**WORK ITEM:**
Lines from the beginning of the data through the line containing "exemple, le noir et le marron foncé" are to be copied exactly, with no other line included.

"""

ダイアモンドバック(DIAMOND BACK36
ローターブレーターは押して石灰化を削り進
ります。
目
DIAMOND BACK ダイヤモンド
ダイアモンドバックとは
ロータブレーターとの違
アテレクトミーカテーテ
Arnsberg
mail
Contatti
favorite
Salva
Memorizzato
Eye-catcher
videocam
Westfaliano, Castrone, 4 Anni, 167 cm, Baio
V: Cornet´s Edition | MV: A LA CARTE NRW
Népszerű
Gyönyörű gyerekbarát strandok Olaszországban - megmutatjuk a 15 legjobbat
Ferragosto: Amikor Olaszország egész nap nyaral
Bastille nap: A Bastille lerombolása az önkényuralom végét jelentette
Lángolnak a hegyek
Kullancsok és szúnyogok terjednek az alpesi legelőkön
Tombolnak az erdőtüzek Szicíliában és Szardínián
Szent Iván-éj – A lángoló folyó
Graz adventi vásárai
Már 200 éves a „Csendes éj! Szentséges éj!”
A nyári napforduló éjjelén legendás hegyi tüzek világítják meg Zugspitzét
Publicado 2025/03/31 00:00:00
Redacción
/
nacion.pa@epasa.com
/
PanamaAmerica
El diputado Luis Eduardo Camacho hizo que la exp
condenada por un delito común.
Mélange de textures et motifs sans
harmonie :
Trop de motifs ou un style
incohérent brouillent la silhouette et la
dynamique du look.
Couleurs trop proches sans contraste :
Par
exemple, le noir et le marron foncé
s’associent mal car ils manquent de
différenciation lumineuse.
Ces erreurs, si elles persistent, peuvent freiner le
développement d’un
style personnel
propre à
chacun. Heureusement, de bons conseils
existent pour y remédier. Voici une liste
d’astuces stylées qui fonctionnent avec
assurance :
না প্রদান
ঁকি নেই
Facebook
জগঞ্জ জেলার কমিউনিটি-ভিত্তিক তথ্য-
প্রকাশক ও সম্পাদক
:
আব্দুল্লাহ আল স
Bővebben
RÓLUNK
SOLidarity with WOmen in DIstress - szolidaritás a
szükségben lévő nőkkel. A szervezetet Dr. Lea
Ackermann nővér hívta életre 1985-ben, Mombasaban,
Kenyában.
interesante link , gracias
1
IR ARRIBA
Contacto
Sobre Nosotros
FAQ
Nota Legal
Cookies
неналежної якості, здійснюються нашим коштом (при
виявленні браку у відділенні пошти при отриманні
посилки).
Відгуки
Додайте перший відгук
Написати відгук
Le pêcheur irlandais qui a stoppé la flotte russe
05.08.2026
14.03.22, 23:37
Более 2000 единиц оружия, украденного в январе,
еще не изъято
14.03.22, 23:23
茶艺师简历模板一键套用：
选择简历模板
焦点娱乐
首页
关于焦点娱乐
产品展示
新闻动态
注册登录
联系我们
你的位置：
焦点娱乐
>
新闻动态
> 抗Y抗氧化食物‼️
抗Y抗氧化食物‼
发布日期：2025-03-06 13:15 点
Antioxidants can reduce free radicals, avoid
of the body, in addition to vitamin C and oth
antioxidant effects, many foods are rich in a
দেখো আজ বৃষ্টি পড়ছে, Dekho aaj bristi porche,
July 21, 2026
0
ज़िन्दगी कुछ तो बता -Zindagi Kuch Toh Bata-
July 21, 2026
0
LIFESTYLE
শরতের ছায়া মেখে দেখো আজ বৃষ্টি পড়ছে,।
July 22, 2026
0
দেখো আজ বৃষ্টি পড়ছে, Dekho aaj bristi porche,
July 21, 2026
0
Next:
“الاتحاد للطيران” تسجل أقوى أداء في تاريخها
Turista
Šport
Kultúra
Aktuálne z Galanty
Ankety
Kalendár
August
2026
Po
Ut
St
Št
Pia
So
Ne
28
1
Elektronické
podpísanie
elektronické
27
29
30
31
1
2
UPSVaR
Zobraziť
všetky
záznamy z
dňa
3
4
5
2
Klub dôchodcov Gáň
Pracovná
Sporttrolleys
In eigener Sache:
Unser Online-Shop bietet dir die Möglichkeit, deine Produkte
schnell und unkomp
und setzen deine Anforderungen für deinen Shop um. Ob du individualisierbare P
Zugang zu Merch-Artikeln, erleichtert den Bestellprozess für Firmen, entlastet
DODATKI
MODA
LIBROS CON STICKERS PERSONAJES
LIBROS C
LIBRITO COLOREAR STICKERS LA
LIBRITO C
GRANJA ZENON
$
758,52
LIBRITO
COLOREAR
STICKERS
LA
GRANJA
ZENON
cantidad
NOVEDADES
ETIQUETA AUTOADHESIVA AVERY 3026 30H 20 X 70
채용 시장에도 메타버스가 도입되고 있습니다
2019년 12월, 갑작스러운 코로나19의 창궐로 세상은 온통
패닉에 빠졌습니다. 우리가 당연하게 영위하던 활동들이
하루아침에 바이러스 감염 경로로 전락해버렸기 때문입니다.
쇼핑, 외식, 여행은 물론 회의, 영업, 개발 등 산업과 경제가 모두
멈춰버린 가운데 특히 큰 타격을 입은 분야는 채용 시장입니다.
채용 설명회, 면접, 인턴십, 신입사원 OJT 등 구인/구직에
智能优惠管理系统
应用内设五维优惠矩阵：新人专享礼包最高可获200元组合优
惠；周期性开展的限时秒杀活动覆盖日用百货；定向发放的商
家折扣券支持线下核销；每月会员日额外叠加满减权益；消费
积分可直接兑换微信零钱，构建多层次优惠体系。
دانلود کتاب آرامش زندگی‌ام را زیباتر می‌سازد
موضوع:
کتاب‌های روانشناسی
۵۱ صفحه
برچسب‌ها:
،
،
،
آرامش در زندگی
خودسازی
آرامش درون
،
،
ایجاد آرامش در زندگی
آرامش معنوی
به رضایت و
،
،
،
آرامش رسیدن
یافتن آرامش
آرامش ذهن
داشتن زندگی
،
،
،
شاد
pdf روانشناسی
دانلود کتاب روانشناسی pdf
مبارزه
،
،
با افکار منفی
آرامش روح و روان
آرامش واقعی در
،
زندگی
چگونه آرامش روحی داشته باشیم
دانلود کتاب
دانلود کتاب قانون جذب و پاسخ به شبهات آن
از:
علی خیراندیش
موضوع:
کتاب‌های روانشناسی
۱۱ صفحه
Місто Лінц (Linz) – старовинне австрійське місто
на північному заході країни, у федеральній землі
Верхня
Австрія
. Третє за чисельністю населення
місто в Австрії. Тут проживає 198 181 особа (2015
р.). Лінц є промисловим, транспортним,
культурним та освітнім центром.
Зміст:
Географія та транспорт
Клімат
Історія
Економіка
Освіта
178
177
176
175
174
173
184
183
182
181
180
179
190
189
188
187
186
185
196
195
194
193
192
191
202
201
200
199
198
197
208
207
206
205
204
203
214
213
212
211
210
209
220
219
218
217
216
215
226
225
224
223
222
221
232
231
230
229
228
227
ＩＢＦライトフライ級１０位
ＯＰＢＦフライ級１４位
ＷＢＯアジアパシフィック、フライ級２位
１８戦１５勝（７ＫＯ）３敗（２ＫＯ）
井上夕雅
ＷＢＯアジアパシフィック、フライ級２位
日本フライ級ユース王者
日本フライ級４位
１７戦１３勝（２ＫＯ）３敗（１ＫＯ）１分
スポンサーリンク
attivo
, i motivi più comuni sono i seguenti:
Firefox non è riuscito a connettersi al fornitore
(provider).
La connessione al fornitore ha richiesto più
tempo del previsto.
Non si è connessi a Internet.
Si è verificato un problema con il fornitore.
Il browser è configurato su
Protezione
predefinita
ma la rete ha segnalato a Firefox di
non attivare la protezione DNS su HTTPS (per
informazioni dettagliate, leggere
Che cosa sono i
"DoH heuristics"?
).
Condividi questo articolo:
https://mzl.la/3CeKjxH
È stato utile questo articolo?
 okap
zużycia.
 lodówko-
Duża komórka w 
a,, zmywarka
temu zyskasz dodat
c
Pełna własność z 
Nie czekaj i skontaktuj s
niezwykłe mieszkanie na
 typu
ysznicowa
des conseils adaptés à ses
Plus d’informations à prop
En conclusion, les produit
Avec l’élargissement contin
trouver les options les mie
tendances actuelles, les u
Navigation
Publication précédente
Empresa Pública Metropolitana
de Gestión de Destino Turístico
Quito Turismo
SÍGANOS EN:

"""

**RESPONSE TO THIS EXERCISE:**
ダイアモンドバック(DIAMOND BACK36
ローターブレーターは押して石灰化を削り進
ります。
目
DIAMOND BACK ダイヤモンド
ダイアモンドバックとは
ロータブレーターとの違
アテレクトミーカテーテ
Arnsberg
mail
Contatti
favorite
Salva
Memorizzato
Eye-catcher
videocam
Westfaliano, Castrone, 4 Anni, 167 cm, Baio
V: Cornet´s Edition | MV: A LA CARTE NRW
Népszerű
Gyönyörű gyerekbarát strandok Olaszországban - megmutatjuk a 15 legjobbat
Ferragosto: Amikor Olaszország egész nap nyaral
Bastille nap: A Bastille lerombolása az önkényuralom végét jelentette
Lángolnak a hegyek
Kullancsok és szúnyogok terjednek az alpesi legelőkön
Tombolnak az erdőtüzek Szicíliában és Szardínián
Szent Iván-éj – A lángoló folyó
Graz adventi vásárai
Már 200 éves a „Csendes éj! Szentséges éj!”
A nyári napforduló éjjelén legendás hegyi tüzek világítják meg Zugspitzét
Publicado 2025/03/31 00:00:00
Redacción
/
nacion.pa@epasa.com
/
PanamaAmerica
El diputado Luis Eduardo Camacho hizo que la exp
condenada por un delito común.
Mélange de textures et motifs sans
harmonie :
Trop de motifs ou un style
incohérent brouillent la silhouette et la
dynamique du look.
Couleurs trop proches sans contraste :
Par
exemple, le noir et le marron foncé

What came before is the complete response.